_Exercice 1_:
Répondez aux questions suivantes sur le texte consacré à l'inflation.
(a) À quel niveau l'inflation est-elle tombée aux États-Unis en juin ?
(b) À quoi le taux réel implicite de 2024 serait-il nettement supérieur si la Fed relevait à nouveau ses taux en juillet ?
(c) Qu'est-ce qui permettrait de gagner de l'argent si la courbe des taux s'accentuait ?

_Texte_:
L’inflation est en baisse – et ce, le plus fortement aux États-Unis, où elle est tombée à 3% en juin. Si en juillet la Fed relève à nouveau ses taux, en 2024, le taux réel implicite sera nettement supérieur à celui des dix années précédentes. C’est pourquoi plusieurs éléments laissent entrevoir la possibilité de taux d’intérêt plus bas l’année prochaine. La courbe des taux s’accentuerait alors et les obligations permettraient de gagner de l’argent.

_Exercice 2_:
Donnez sous forme de liste numérotée les lignes placées après le texte, du début de ces lignes jusqu'à celle qui contient "exposure: black level correction 0, exposure 1.101", incluse, en omettant les lignes vides.

_Liste des lignes_:
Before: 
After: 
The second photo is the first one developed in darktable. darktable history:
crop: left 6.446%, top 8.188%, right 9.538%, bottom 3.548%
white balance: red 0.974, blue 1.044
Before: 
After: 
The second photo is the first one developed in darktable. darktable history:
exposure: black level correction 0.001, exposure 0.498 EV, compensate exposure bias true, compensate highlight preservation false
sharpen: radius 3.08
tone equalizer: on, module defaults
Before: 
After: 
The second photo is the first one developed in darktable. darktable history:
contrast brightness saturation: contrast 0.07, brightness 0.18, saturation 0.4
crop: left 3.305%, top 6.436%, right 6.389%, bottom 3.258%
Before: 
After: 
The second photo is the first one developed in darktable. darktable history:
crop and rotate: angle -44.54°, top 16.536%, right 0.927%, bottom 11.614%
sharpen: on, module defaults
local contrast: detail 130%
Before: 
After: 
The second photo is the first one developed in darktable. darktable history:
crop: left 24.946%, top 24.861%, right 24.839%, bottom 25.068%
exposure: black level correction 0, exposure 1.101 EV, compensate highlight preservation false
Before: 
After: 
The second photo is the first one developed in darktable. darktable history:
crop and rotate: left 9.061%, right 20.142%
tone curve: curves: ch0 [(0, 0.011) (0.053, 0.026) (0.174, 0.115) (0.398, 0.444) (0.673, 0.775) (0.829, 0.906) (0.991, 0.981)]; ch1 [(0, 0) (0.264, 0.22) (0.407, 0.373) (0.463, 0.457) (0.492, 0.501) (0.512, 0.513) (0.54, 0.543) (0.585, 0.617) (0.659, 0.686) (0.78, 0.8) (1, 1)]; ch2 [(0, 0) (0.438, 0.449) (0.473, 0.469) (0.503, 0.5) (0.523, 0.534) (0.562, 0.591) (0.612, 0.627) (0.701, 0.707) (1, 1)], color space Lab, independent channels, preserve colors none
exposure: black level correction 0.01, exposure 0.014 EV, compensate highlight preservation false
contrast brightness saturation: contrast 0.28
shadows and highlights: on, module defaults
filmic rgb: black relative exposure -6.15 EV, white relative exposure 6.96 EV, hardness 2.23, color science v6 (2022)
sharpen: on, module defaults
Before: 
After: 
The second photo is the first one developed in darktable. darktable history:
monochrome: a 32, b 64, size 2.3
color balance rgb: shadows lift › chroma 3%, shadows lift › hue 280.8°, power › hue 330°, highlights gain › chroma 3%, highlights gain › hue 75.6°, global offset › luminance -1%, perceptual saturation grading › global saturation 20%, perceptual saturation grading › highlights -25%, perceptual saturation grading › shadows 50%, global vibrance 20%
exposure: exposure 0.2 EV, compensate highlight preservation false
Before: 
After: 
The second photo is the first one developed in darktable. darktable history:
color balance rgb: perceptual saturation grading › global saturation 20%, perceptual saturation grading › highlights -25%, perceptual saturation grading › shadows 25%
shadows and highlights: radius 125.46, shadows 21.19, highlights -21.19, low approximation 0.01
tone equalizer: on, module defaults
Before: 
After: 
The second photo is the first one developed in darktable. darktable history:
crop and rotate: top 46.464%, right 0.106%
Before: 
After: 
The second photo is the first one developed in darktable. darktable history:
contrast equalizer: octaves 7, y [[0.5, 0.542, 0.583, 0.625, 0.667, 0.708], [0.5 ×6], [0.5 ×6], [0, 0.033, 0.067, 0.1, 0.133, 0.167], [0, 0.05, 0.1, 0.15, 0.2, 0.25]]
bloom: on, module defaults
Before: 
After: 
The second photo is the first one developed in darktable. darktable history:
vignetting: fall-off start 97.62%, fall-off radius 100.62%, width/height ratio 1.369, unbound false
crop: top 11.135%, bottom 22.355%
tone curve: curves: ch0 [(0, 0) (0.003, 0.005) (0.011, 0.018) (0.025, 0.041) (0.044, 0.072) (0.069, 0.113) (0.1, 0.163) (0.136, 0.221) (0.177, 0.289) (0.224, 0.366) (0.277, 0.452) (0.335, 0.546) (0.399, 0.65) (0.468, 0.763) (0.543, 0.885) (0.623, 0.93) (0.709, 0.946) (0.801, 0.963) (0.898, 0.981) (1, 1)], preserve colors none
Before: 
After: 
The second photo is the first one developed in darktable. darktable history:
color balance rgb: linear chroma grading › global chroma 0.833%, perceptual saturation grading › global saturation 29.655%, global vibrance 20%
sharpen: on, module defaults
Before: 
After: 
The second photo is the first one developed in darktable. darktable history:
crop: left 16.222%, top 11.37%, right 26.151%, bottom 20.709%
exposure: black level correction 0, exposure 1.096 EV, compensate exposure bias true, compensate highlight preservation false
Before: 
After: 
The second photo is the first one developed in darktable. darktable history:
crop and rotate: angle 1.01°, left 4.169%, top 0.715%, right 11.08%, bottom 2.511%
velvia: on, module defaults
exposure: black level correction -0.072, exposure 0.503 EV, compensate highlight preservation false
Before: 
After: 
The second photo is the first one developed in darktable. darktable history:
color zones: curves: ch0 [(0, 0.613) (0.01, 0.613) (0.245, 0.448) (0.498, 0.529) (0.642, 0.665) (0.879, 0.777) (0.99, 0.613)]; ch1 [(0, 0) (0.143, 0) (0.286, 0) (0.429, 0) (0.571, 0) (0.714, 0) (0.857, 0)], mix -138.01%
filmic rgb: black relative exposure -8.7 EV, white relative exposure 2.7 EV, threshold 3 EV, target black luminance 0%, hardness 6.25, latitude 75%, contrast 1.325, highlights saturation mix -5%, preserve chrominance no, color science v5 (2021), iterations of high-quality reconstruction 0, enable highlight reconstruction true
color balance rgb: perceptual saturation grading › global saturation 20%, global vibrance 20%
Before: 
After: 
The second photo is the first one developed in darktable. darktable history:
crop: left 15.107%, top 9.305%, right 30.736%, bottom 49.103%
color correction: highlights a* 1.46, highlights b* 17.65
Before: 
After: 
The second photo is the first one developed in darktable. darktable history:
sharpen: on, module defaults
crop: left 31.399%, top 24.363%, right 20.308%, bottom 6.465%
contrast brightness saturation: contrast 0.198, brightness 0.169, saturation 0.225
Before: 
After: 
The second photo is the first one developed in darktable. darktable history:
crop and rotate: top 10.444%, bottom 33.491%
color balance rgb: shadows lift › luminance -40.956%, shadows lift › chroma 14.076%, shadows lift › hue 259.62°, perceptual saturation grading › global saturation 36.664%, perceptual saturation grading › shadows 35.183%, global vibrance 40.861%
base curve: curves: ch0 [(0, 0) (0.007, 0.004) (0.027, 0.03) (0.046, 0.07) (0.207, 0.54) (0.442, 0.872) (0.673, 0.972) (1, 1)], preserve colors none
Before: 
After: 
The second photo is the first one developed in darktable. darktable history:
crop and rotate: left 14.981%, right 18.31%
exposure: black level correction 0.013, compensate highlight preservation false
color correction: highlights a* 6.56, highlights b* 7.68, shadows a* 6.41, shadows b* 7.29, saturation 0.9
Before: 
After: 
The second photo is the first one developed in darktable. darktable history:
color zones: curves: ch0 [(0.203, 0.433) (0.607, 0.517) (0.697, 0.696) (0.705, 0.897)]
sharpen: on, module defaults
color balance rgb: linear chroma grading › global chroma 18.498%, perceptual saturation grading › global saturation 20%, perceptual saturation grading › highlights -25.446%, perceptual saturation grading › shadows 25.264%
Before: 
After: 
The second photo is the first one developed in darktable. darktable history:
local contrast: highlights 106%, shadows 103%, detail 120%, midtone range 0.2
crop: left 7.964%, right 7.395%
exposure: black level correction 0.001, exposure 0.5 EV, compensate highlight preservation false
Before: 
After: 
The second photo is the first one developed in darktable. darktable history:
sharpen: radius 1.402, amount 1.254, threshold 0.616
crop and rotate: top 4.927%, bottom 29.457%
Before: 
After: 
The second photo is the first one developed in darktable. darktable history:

_Réponse 1_:
(a) À 3 %.
(b) À celui des dix années précédentes.
(c) Les obligations.

_Réponse 2_:
1. Before: 
2. After: 
3. The second photo is the first one developed in darktable. darktable history:
4. crop: left 6.446%, top 8.188%, right 9.538%, bottom 3.548%
5. white balance: red 0.974, blue 1.044
6. Before: 
7. After: 
8. The second photo is the first one developed in darktable. darktable history:
9. exposure: black level correction 0.001, exposure 0.498 EV, compensate exposure bias true, compensate highlight preservation false
10. sharpen: radius 3.08
11. tone equalizer: on, module defaults
12. Before: 
13. After: 
14. The second photo is the first one developed in darktable. darktable history:
15. contrast brightness saturation: contrast 0.07, brightness 0.18, saturation 0.4
16. crop: left 3.305%, top 6.436%, right 6.389%, bottom 3.258%
17. Before: 
18. After: 
19. The second photo is the first one developed in darktable. darktable history:
20. crop and rotate: angle -44.54°, top 16.536%, right 0.927%, bottom 11.614%
21. sharpen: on, module defaults
22. local contrast: detail 130%
23. Before: 
24. After: 
25. The second photo is the first one developed in darktable. darktable history:
26. crop: left 24.946%, top 24.861%, right 24.839%, bottom 25.068%
27. exposure: black level correction 0, exposure 1.101 EV, compensate highlight preservation false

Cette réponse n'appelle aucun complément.